▶ **TEXTAUSZUG**
Entgegengesetzt entwickeln sich allmählich die Tendenzen der Raumdarstellung im alten Rom. Gewölbebau, Kuppelbau, Schalenbau zeigen das neue Interesse an geschlossenen Baumassen, an massiven Hüllen, deren innere Oberflächen häufig auf kostbare Weise mit Malereien, Mosaiken und anderen Flächendarstellungen geschmückt werden. Zwar werden die griechischen Skelettbau-Techniken weiterpraktiziert, aber mehr und mehr wendet sich das Interesse vom Innenraum als Zwischenraum zum Innenraum als Höhle.

So wechseln im Laufe der Architekturgeschichte die Tendenzen: einmal spielt das "Prinzip Zwischenraum" die größere Rolle, ein andermal das "Prinzip Höhle". Herrscht das erstere vor, so werden die Bauelemente selbst als plastische Körper gesehen, und der Sinn für freistehende Plastik wächst. Herrscht das zweite vor, so umhüllen die Bauteile mit großen Mantelflächen das Innere, und der Sinn für Flächenornamentik und Malerei wächst. Selbstverständlich gibt es beide Extreme nicht in reiner Form, vielmehr deutliche Gestaltungstendenzen in beide Richtungen.

Die Renaissance greift das besondere Interesse der Griechen an der Isolierung plastischer Elemente auf. Zugleich kann man aber eine gleichsam malerische Verarbeitung dieser Elemente (der Säulen, der Pfeiler, der Giebelscheiben usw.) auf Flächen beobachten. Sie erscheinen als Halbsäulen, als Pfeilervorlagen usw. in "Fassadenbildern", d.h. in mehr oder weniger flächigen Architekturdarstellungen auf den äußeren und inneren Oberflächen der Baukörper.

▶ **AUFGEFÜHRTE EINTRÄGE**

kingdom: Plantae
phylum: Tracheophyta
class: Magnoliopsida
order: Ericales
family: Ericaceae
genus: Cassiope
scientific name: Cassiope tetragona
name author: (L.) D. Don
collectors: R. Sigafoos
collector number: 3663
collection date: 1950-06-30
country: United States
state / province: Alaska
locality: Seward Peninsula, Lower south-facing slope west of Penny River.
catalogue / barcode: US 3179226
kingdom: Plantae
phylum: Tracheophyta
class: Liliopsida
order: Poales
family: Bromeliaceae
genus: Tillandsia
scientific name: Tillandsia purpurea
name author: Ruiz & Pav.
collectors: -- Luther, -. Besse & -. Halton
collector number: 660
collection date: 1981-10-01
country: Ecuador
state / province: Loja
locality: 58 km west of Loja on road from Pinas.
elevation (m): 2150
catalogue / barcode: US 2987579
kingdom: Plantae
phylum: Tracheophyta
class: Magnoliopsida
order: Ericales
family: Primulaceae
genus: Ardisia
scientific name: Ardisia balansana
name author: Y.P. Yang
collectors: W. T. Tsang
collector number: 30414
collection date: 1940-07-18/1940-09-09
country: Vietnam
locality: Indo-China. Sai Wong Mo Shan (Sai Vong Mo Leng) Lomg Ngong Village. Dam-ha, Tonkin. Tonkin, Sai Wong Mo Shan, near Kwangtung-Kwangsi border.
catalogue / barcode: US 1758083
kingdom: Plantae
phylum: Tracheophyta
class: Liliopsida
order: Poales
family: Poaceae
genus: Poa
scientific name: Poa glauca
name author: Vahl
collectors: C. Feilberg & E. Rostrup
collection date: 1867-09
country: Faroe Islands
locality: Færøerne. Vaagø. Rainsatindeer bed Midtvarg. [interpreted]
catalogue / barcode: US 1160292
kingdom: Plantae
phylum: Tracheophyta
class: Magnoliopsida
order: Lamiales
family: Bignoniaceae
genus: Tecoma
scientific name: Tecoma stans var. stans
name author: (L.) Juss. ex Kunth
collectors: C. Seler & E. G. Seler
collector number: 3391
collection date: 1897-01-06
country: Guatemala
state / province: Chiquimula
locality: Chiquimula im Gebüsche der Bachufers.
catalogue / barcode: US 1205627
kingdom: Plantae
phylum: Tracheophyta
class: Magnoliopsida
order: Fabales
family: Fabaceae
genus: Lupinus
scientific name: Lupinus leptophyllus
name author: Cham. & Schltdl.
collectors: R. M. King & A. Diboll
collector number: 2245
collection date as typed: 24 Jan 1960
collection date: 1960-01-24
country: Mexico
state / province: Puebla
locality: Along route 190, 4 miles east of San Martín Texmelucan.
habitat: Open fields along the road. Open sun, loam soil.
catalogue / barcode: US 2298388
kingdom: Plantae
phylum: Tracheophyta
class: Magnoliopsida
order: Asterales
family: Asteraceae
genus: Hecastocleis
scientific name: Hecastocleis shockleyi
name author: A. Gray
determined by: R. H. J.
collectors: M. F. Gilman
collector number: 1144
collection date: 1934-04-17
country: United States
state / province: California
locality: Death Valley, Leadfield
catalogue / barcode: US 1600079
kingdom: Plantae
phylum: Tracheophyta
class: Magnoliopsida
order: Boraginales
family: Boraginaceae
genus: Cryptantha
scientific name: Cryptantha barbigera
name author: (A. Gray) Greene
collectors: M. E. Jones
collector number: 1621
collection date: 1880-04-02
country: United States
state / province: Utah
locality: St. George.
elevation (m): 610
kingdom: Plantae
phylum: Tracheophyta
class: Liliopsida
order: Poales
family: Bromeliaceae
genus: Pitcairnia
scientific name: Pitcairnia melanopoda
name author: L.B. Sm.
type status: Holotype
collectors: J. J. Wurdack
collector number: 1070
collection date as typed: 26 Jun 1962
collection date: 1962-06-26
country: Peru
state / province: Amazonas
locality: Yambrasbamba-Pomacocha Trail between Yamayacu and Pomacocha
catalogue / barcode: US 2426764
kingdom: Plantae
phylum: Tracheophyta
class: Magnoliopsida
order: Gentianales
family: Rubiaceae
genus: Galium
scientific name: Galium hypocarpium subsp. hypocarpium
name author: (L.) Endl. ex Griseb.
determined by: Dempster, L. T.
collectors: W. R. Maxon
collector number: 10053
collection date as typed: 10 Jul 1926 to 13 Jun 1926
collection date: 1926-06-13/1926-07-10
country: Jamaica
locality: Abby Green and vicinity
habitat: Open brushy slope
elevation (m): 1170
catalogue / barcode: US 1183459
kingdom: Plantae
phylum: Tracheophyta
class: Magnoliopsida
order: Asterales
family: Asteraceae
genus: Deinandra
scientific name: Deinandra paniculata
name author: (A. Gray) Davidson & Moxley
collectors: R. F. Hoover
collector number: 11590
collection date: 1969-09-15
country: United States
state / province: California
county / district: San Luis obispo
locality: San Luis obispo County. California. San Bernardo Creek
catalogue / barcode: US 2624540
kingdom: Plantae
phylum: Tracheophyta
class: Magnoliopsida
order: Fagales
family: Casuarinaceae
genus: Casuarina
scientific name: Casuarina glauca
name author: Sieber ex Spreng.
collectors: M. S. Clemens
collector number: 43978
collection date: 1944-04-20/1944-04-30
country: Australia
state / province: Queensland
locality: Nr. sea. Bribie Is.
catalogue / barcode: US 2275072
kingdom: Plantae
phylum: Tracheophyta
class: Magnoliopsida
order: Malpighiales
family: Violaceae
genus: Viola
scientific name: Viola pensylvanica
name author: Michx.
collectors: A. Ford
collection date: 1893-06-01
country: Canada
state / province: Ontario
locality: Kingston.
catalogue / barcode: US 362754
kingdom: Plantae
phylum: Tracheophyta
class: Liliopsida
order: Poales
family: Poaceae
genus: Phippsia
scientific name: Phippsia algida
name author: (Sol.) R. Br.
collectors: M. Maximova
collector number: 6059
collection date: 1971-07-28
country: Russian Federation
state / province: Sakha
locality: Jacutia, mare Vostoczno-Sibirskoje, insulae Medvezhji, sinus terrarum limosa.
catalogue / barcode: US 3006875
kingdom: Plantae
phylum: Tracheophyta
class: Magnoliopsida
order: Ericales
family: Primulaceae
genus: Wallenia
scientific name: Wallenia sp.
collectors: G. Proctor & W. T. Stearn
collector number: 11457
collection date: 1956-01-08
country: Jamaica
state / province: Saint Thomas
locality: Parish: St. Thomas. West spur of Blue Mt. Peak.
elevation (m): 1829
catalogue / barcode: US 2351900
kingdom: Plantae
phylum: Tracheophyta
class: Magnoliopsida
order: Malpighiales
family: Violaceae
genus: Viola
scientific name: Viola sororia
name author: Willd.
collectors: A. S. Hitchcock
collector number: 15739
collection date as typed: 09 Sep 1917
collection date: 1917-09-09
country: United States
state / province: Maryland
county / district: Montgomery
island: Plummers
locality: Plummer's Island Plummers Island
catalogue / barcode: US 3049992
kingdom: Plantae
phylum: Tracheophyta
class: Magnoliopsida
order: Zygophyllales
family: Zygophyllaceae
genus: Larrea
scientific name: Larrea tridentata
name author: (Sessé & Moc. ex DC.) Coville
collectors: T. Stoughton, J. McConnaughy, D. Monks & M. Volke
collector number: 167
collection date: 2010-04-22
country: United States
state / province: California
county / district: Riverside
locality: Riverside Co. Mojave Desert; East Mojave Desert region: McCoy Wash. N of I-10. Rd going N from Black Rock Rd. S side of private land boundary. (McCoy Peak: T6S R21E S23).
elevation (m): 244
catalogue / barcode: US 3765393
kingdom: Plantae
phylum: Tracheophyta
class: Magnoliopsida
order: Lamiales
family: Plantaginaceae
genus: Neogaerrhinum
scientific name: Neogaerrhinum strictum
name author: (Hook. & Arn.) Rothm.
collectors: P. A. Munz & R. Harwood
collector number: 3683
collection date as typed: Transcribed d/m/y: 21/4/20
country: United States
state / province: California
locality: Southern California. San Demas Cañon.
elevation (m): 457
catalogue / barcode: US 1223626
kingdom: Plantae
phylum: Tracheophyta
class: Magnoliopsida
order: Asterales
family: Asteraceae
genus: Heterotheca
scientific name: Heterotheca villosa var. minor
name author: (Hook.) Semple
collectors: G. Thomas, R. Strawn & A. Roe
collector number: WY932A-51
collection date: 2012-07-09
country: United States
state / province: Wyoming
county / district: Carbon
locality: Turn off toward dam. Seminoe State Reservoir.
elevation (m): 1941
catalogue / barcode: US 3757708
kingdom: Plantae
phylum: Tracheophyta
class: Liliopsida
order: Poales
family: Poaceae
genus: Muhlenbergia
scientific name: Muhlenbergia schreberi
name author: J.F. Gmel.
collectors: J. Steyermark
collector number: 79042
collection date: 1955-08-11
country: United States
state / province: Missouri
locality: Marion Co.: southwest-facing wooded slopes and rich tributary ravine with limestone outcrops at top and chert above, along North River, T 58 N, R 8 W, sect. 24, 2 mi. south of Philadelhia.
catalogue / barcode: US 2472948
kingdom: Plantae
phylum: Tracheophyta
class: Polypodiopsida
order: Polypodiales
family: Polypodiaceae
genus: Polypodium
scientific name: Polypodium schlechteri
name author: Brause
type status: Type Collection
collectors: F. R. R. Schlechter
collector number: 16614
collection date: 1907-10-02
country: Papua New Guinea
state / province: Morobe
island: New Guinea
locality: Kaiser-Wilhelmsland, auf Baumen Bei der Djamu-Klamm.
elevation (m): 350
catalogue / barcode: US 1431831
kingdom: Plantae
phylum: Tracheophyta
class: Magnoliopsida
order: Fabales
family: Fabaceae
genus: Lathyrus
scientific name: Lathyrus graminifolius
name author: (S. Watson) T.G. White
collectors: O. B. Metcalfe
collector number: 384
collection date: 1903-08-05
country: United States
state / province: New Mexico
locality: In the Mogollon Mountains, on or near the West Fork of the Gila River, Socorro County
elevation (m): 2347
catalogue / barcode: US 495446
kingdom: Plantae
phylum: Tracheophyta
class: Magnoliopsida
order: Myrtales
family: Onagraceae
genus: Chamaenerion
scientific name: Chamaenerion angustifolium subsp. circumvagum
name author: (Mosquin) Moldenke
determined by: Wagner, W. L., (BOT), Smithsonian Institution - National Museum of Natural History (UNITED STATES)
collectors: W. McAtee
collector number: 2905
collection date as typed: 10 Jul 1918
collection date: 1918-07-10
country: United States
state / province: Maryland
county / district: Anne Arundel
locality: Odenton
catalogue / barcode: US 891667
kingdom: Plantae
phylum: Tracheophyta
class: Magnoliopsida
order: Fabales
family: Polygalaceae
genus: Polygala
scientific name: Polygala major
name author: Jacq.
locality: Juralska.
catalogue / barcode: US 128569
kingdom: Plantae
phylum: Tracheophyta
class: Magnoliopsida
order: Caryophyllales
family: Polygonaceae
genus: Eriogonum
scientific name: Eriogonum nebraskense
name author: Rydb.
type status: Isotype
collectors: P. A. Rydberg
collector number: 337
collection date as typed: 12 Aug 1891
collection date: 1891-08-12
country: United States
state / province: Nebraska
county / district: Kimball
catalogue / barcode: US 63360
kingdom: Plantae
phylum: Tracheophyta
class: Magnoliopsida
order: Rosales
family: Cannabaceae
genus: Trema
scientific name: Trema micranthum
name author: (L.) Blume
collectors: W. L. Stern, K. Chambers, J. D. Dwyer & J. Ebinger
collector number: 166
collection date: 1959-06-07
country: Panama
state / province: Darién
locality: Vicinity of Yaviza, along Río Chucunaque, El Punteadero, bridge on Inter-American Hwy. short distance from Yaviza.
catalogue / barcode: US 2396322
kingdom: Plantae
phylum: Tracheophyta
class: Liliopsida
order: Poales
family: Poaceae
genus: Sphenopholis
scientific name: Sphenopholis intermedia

▶ **ZU ERLEDIGENDE AUFGABEN**
1. Schreibe aus dem Textauszug zur Architekturgeschichte die Passage von „So wechseln im“ bis „in beide Richtungen.“ wortgetreu ab.
2. Setze den Textauszug zur Architekturgeschichte im Anschluss an seinen letzten Satz fort.
Die Zeilen sind eigenständiges Material, unabhängig vom Textauszug zur Architekturgeschichte.

▶ **LÖSUNGEN ZUR ÜBUNG**
1.
So wechseln im Laufe der Architekturgeschichte die Tendenzen: einmal spielt das "Prinzip Zwischenraum" die größere Rolle, ein andermal das "Prinzip Höhle". Herrscht das erstere vor, so werden die Bauelemente selbst als plastische Körper gesehen, und der Sinn für freistehende Plastik wächst. Herrscht das zweite vor, so umhüllen die Bauteile mit großen Mantelflächen das Innere, und der Sinn für Flächenornamentik und Malerei wächst. Selbstverständlich gibt es beide Extreme nicht in reiner Form, vielmehr deutliche Gestaltungstendenzen in beide Richtungen.

2.
Die Architektur des Barock nimmt mit ihren vielfachen Gewölben, Kuppelschalen dagegen die Erfahrung Roms wieder auf, indem die Darstellung einer geschlossenen Innenwelt alles andere überwiegt. Zugleich erleben die Techniken der Flächenillusionierung eine unglaubliche Blüte. Malereien verzaubern die Hüllen dieser künstlichen Höhlen und erzeugen phantastische Tiefenwirkungen. Die Besessenheit vom Höhlenprinzip geht so weit, daß es auch im Stadtraum unter offenem Himmel noch gilt und ringsum geschlossene Mantelformen erzeugt.

Wenn man nun die Entwicklungslinien der modernen Architketur betrachtet, so lassen sich beide Gestaltungs-Tendenzen nebeneinander deutlich verfolgen. So hat vor allem Mies van der Rohe "Objekt-Architekturen" erzeugt, indem er Bauteile wie Stützen, Mauerscheiben, Deckenplatten etc. als isolierte plastische Elemente voneinander trennt. Innenraum ist bei ihm vor allem Zwischenraum zwischen diesen Elementen. Rietvelds und Neutras Arbeiten zeigen verwandte Konzeptionen. Auch neuere "kristallinische" Architekturen (z.B. die Kirche in Mauer bei Wien von Fritz Wotruba) sind ähnlich gedacht: Die wesentlichen Teile des Bauwerks werden körperhaft isoliert und "von außen" gesehen - selbst wenn der Betrachter sich im Inneren befindet.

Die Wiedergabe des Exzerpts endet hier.